La ministre de l'enseignement supérieur Frédérique Vidal était invitée à l'antenne de France Inter mercredi matin. Entre mensonges et ignorance de ses propres réformes, sa tentative de calmer la grogne des jeunes et des enseignants est une provocation de plus. Révolution Permanente décortique l'opération d'intox.

Vidal comprend le « ressenti » Parcoursup mais ne veut rien entendre

La ministre a annoncé l’accélération de la procédure Parcoursup, afin de « diminuer le stress » des lycéens. Selon elle, la colère serait le fait d’une information tardive des lycéens quant à l’attribution ou le refus de leurs vœux d’études. Accompagnant ce dispositif, elle a réaffirmé la mise en place d’un « répondeur automatique », qui permettra de faciliter la procédure. Tout pour éviter d’évoquer la « sélection » du dispositif qui est, de toute part, dénoncée.

Depuis près de trois semaines, les lycéens se mobilisent massivement pour exiger le retrait pur et simple de Parcoursup. Ils font face à une violente répression. Dans ce contexte, ces déclarations ont tout l’air d’une provocation de plus de la part du gouvernement. Comment penser que ces jeunes qui refusent une loi qui a opéré un réel tri social à l’université à la rentrée 2018, en en fermant la porte à des dizaines de milliers de bacheliers venus de lycées populaires, pourraient être calmés par de telles annonces ? En réalité, derrière la démagogie de Vidal, qui dit vouloir « écouter le ressenti », le gouvernement ne recule pas d’un pouce sur la sélection à l’université, et la ministre semble compter sur les violences policières pour faire rentrer dans le rang les jeunes qui la refusent, à l’image de l’opération scandaleuse de Mantes-la-Jolie.

Des déclarations contraires… à la directive ministérielle sur les droits d’inscription

Interpellée par la journaliste, elle a du se justifier de l’augmentation des frais d’inscriptions pour les étudiants étrangers. Ceux-ci doivent en effet être multipliés à la rentrée... par 16. Pour sa défense, la ministre a martelé que la mesure ne toucherait pas les étudiants étrangers déjà en France. Si cette rhétorique vise à désamorcer un potentiel mouvement étudiant qui pend au nez du gouvernement, il s’agit en réalité d’une affirmation contradictoire avec les circulaires ministérielles.

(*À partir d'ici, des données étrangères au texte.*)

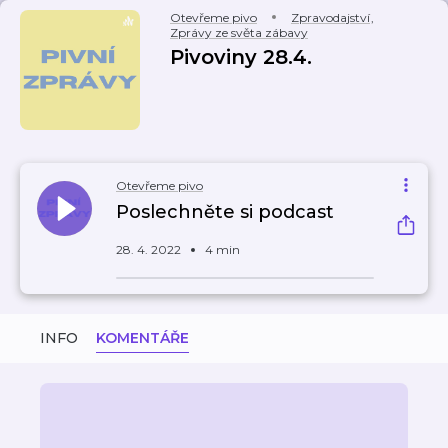
Otevřeme pivo
Zpravodajství
,
Zprávy ze světa zábavy
Pivoviny 28.4.
Otevřeme pivo
Poslechněte si podcast
28. 4. 2022
4 min
INFO
KOMENTÁŘE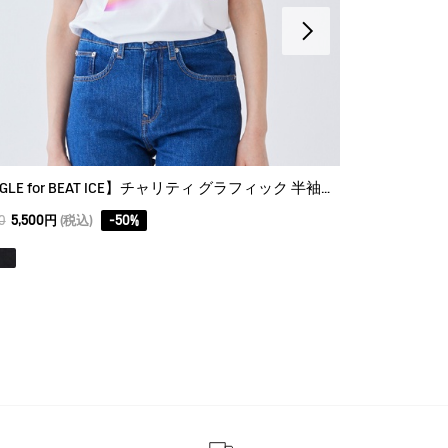
【AIGLE for BEAT ICE】チャリティ グラフィック 半袖Ｔシャツ
吸水速乾 ワッ
0
5,500円
(税込)
-
50
%
12,100
6,050円
(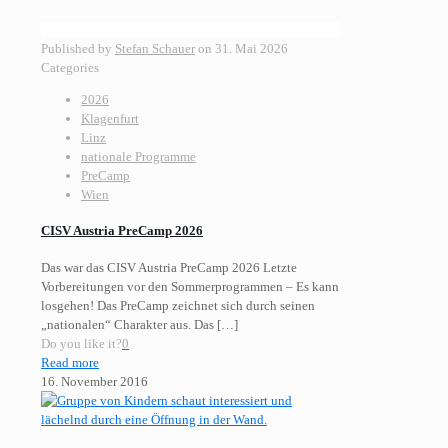
Published by
Stefan Schauer
on
31. Mai 2026
Categories
2026
Klagenfurt
Linz
nationale Programme
PreCamp
Wien
CISV Austria PreCamp 2026
Das war das CISV Austria PreCamp 2026 Letzte
Vorbereitungen vor den Sommerprogrammen – Es kann
losgehen! Das PreCamp zeichnet sich durch seinen
„nationalen“ Charakter aus. Das
[…]
Do you like it?
0
Read more
16. November 2016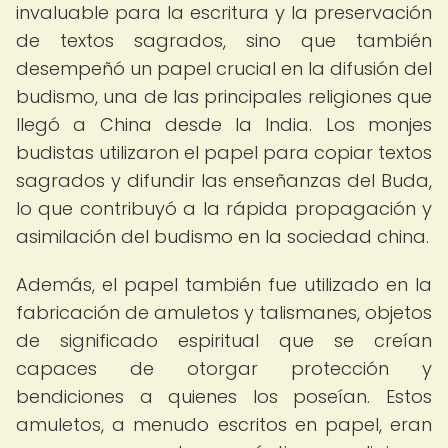
invaluable para la escritura y la preservación
de textos sagrados, sino que también
desempeñó un papel crucial en la difusión del
budismo, una de las principales religiones que
llegó a China desde la India. Los monjes
budistas utilizaron el papel para copiar textos
sagrados y difundir las enseñanzas del Buda,
lo que contribuyó a la rápida propagación y
asimilación del budismo en la sociedad china.
Además, el papel también fue utilizado en la
fabricación de amuletos y talismanes, objetos
de significado espiritual que se creían
capaces de otorgar protección y
bendiciones a quienes los poseían. Estos
amuletos, a menudo escritos en papel, eran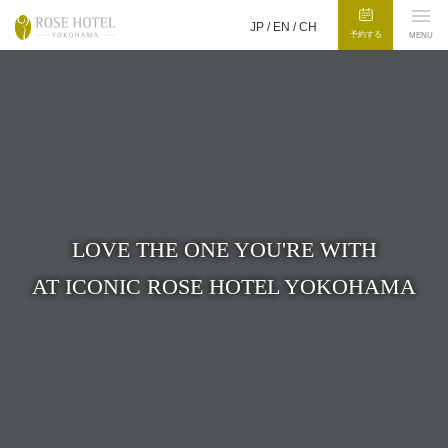
JP /
EN
/
CH
予約する
MENU
LOVE THE ONE YOU'RE WITH
AT ICONIC ROSE HOTEL YOKOHAMA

Une lettre signée par cette même ministre adressée aux présidents d’universités affirme en effet que les étudiants changeant de cycle devront payer (par exemple passant de la licence au Master), à moins que des exonérations de transitions ne soient mises en place par les différentes universités – avec l’accord de la Ministre. Celle-ci ment donc ouvertement, les étudiants étrangers déjà sur le sol Français devront donc payer jusqu’à 3800 euros, à moins que leurs universités respectives, qui manquent structurellement de moyens ne leur financent elles-mêmes des exonérations auprès de l’État.

En complément de cette intox, la ministre n’hésite pas à vanter son plan de bourses, lui aussi censé apaiser les esprits. Si elle n’a pas communiqué le montant prévu lors de son allocution sur France Inter, elle a insisté sur l’objectif d’en porter le nombre à 21 000 « à terme ». Un chiffre totalement dérisoire face aux centaines de milliers d’étudiants étrangers. Si ce dernier se porte à 500 000 comme l’affirme la ministre, les boursiers seraient à peine 4%.

Frisant le ridicule, Frédérique Vidal a également témoigné de son ignorance totale de la situation des étudiants étrangers. Elle a affirmé que ceux-ci n’avaient pas de compte en banque en France, alors qu’ils sont en réalité obligés d’en posséder un pour pouvoir venir en France.